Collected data
:::::

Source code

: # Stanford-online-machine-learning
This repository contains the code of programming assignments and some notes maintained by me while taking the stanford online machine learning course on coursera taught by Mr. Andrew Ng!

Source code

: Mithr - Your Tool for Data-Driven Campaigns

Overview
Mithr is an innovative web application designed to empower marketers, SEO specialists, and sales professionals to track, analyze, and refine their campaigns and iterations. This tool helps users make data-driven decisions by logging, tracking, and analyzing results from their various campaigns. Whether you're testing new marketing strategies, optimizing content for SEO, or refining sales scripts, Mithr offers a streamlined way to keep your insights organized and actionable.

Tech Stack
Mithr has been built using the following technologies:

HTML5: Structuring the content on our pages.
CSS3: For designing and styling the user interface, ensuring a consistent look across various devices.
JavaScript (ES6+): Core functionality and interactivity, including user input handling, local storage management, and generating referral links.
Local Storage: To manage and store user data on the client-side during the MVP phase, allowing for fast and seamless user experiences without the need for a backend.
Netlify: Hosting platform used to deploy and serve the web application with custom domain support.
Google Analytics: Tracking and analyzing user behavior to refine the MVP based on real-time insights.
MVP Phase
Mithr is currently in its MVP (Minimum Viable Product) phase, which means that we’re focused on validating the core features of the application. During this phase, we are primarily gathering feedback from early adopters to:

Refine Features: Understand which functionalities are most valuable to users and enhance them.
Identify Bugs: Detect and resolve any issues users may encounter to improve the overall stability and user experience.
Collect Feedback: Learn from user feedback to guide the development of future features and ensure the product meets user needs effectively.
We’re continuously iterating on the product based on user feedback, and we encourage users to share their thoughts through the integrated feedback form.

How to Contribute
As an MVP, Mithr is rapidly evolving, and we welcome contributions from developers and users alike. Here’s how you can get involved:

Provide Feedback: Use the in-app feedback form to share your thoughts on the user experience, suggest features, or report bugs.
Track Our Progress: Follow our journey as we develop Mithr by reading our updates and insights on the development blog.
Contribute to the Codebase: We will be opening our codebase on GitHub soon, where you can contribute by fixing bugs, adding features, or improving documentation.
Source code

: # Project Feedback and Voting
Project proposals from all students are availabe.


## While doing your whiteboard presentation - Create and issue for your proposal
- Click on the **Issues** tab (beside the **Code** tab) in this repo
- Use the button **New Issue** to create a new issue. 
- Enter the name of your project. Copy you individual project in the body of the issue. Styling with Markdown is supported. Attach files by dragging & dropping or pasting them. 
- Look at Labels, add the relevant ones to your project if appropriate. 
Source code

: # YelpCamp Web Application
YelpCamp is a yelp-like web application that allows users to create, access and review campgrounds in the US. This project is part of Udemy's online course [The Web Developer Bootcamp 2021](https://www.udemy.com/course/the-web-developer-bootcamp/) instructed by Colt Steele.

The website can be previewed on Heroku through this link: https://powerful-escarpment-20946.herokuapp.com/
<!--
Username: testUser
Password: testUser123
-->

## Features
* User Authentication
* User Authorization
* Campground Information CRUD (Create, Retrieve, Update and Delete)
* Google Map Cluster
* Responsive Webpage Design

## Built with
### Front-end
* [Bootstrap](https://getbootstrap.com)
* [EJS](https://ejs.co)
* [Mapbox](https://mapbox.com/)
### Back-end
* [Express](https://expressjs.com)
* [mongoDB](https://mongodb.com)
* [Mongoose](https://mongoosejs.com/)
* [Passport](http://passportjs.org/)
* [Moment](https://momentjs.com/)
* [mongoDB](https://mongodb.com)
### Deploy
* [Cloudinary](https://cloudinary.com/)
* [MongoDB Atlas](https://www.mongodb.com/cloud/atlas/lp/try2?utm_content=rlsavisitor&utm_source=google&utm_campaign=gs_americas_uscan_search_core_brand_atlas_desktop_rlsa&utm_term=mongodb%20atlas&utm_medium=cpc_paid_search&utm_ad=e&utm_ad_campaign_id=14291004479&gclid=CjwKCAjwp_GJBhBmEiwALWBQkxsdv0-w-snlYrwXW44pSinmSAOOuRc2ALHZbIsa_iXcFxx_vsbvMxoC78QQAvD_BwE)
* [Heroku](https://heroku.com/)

:::::

Please print all of the rows above word for word, with nothing changed.

### TASK ANSWER
Source code

: # Stanford-online-machine-learning
This repository contains the code of programming assignments and some notes maintained by me while taking the stanford online machine learning course on coursera taught by Mr. Andrew Ng!

Source code

: Mithr - Your Tool for Data-Driven Campaigns

Overview
Mithr is an innovative web application designed to empower marketers, SEO specialists, and sales professionals to track, analyze, and refine their campaigns and iterations. This tool helps users make data-driven decisions by logging, tracking, and analyzing results from their various campaigns. Whether you're testing new marketing strategies, optimizing content for SEO, or refining sales scripts, Mithr offers a streamlined way to keep your insights organized and actionable.

Tech Stack
Mithr has been built using the following technologies:

HTML5: Structuring the content on our pages.
CSS3: For designing and styling the user interface, ensuring a consistent look across various devices.
JavaScript (ES6+): Core functionality and interactivity, including user input handling, local storage management, and generating referral links.
Local Storage: To manage and store user data on the client-side during the MVP phase, allowing for fast and seamless user experiences without the need for a backend.
Netlify: Hosting platform used to deploy and serve the web application with custom domain support.
Google Analytics: Tracking and analyzing user behavior to refine the MVP based on real-time insights.
MVP Phase
Mithr is currently in its MVP (Minimum Viable Product) phase, which means that we’re focused on validating the core features of the application. During this phase, we are primarily gathering feedback from early adopters to:

Refine Features: Understand which functionalities are most valuable to users and enhance them.
Identify Bugs: Detect and resolve any issues users may encounter to improve the overall stability and user experience.
Collect Feedback: Learn from user feedback to guide the development of future features and ensure the product meets user needs effectively.
We’re continuously iterating on the product based on user feedback, and we encourage users to share their thoughts through the integrated feedback form.

How to Contribute
As an MVP, Mithr is rapidly evolving, and we welcome contributions from developers and users alike. Here’s how you can get involved:

Provide Feedback: Use the in-app feedback form to share your thoughts on the user experience, suggest features, or report bugs.
Track Our Progress: Follow our journey as we develop Mithr by reading our updates and insights on the development blog.
Contribute to the Codebase: We will be opening our codebase on GitHub soon, where you can contribute by fixing bugs, adding features, or improving documentation.
Source code

: # Project Feedback and Voting
Project proposals from all students are availabe.


## While doing your whiteboard presentation - Create and issue for your proposal
- Click on the **Issues** tab (beside the **Code** tab) in this repo
- Use the button **New Issue** to create a new issue. 
- Enter the name of your project. Copy you individual project in the body of the issue. Styling with Markdown is supported. Attach files by dragging & dropping or pasting them. 
- Look at Labels, add the relevant ones to your project if appropriate. 
Source code

: # YelpCamp Web Application
YelpCamp is a yelp-like web application that allows users to create, access and review campgrounds in the US. This project is part of Udemy's online course [The Web Developer Bootcamp 2021](https://www.udemy.com/course/the-web-developer-bootcamp/) instructed by Colt Steele.

The website can be previewed on Heroku through this link: https://powerful-escarpment-20946.herokuapp.com/
<!--
Username: testUser
Password: testUser123
-->

## Features
* User Authentication
* User Authorization
* Campground Information CRUD (Create, Retrieve, Update and Delete)
* Google Map Cluster
* Responsive Webpage Design

## Built with
### Front-end
* [Bootstrap](https://getbootstrap.com)
* [EJS](https://ejs.co)
* [Mapbox](https://mapbox.com/)
### Back-end
* [Express](https://expressjs.com)
* [mongoDB](https://mongodb.com)
* [Mongoose](https://mongoosejs.com/)
* [Passport](http://passportjs.org/)
* [Moment](https://momentjs.com/)
* [mongoDB](https://mongodb.com)
### Deploy
* [Cloudinary](https://cloudinary.com/)
* [MongoDB Atlas](https://www.mongodb.com/cloud/atlas/lp/try2?utm_content=rlsavisitor&utm_source=google&utm_campaign=gs_americas_uscan_search_core_brand_atlas_desktop_rlsa&utm_term=mongodb%20atlas&utm_medium=cpc_paid_search&utm_ad=e&utm_ad_campaign_id=14291004479&gclid=CjwKCAjwp_GJBhBmEiwALWBQkxsdv0-w-snlYrwXW44pSinmSAOOuRc2ALHZbIsa_iXcFxx_vsbvMxoC78QQAvD_BwE)
* [Heroku](https://heroku.com/)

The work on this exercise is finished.